On peut reprocher [21] à ces études les critères de sélection utilisés, relativement imprécis (surplomb, classe molaire, classe II squelettique), qui peuvent recouvrir des dysmorphoses et des malocclusions très différentes. De plus, la randomisation ne permet pas de prendre en compte les indications spécifiques des différents appareils. Enfin, l’évaluation des résultats obtenus n’intègre pas l’esthétique du profil en fin de traitement.
Les corrections occlusales obtenues pendant la phase orthopédique sont l’association d’effets squelettiques maxillaires et mandibulaires et d’effets dento-alvéolaires. La récidive est majoritairement dento-alvéolaire. Les traitements les plus stables sont ceux où les effets squelettiques sont importants [22].
Choix du moment de traitement
Lorsqu’on envisage une phase orthopédique, il est souhaitable de la situer au voisinage du pic de croissance [8, 19, 23] pour bénéficier d’un maximum de croissance et avoir une action rapide. Mais il faut aussi veiller à réduire l’intervalle entre les deux phases thérapeutiques au minimum et à terminer la phase orthopédique au moment de la mise en place de la denture permanente. L’engrènement des dents permanentes fortement cuspidées assure la stabilité de la correction obtenue et le traitement multibague de finition peut démarrer rapidement, réduisant la durée totale du traitement.

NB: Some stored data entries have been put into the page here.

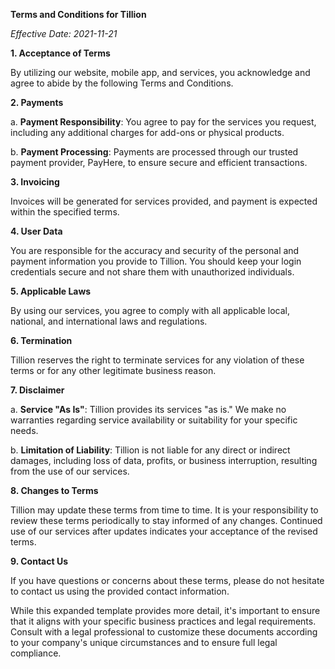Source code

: **Terms and Conditions for Tillion**

*Effective Date: 2021-11-21*

**1. Acceptance of Terms**

By utilizing our website, mobile app, and services, you acknowledge and agree to abide by the following Terms and Conditions.

**2. Payments**

a. **Payment Responsibility**: You agree to pay for the services you request, including any additional charges for add-ons or physical products.

b. **Payment Processing**: Payments are processed through our trusted payment provider, PayHere, to ensure secure and efficient transactions.

**3. Invoicing**

Invoices will be generated for services provided, and payment is expected within the specified terms.

**4. User Data**

You are responsible for the accuracy and security of the personal and payment information you provide to Tillion. You should keep your login credentials secure and not share them with unauthorized individuals.

**5. Applicable Laws**

By using our services, you agree to comply with all applicable local, national, and international laws and regulations.

**6. Termination**

Tillion reserves the right to terminate services for any violation of these terms or for any other legitimate business reason.

**7. Disclaimer**

a. **Service "As Is"**: Tillion provides its services "as is." We make no warranties regarding service availability or suitability for your specific needs.

b. **Limitation of Liability**: Tillion is not liable for any direct or indirect damages, including loss of data, profits, or business interruption, resulting from the use of our services.

**8. Changes to Terms**

Tillion may update these terms from time to time. It is your responsibility to review these terms periodically to stay informed of any changes. Continued use of our services after updates indicates your acceptance of the revised terms.

**9. Contact Us**

If you have questions or concerns about these terms, please do not hesitate to contact us using the provided contact information.

While this expanded template provides more detail, it's important to ensure that it aligns with your specific business practices and legal requirements. Consult with a legal professional to customize these documents according to your company's unique circumstances and to ensure full legal compliance.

Prévention et prise en charge des anomalies fonctionnelles dans les classes II division 14
Prévention
• la ventilation nasale : il faut recommander la pratique du mouchage et le maintien de la fermeture buccale mais aussi le massage des ailes du nez pour favoriser le réflexe narinaire, la surveillance et la libération éventuelle des voies aériennes et la rééducation ventilatoire si nécessaire;
• les comportements alimentaires : l’allaitement au sein et la tétée orthostatique doivent être préconisés pour permettre le rattrapage de croissance mandibulaire. La mastication d’aliments relativement durs doit être conseillée pour établir une mastication active qui contribue aux développements transversal du maxillaire et sagittal de la mandibule ainsi qu’au renforcement musculaire;
• les habitudes de succion non nutritives : elles doivent être abandonnées précocement afin d’éviter des déformations alvéolaires qui secondairement favorisent la mise en place et le maintien d’une déglutition atypique.
Éducation neuromusculaire
Elle peut être active ou passive.
Éducation neuromusculaire active : myothérapie fonctionnelle
Objectifs
• la suppression des habitudes nocives de succion;
• l’apprentissage des positions correctes de la langue, des lèvres et des joues, et de la ventilation nasonasale;
• l’obtention de la force musculaire et de la liberté articulaire nécessaires aux praxies normales;
• l’automatisation par la répétition des nouveaux comportements fonctionnels.